Look for the string "może" in the material below. Copy every line where you find it.

*** Supplied material Section Begins ***

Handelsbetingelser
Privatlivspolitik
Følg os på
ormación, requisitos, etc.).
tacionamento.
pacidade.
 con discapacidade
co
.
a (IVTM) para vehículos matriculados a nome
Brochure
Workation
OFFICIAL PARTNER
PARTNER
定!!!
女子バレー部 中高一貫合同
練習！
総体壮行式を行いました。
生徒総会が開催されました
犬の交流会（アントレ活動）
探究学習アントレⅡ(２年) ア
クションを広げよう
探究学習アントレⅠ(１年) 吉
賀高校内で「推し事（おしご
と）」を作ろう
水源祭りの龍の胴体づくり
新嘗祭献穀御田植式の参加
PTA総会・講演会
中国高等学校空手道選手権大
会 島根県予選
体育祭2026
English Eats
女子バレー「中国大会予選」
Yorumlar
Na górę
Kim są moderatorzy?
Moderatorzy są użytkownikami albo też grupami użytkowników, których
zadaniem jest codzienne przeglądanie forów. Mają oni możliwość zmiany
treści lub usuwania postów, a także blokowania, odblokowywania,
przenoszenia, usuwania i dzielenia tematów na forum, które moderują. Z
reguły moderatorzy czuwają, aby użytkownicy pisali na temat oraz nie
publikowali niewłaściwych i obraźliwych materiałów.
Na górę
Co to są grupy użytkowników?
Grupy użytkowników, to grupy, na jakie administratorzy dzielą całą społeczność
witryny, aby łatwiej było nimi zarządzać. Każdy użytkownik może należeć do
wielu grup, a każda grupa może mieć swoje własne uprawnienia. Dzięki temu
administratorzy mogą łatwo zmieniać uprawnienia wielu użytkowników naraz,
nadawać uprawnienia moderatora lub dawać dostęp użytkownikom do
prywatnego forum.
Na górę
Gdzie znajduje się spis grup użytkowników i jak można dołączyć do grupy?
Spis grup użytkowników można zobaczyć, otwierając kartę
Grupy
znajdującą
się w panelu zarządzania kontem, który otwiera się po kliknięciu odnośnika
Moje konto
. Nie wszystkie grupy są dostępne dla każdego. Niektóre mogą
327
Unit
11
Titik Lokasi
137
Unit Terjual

*** Supplied material Section Ends ***

* Task solution:
witryny, aby łatwiej było nimi zarządzać. Każdy użytkownik może należeć do
wielu grup, a każda grupa może mieć swoje własne uprawnienia. Dzięki temu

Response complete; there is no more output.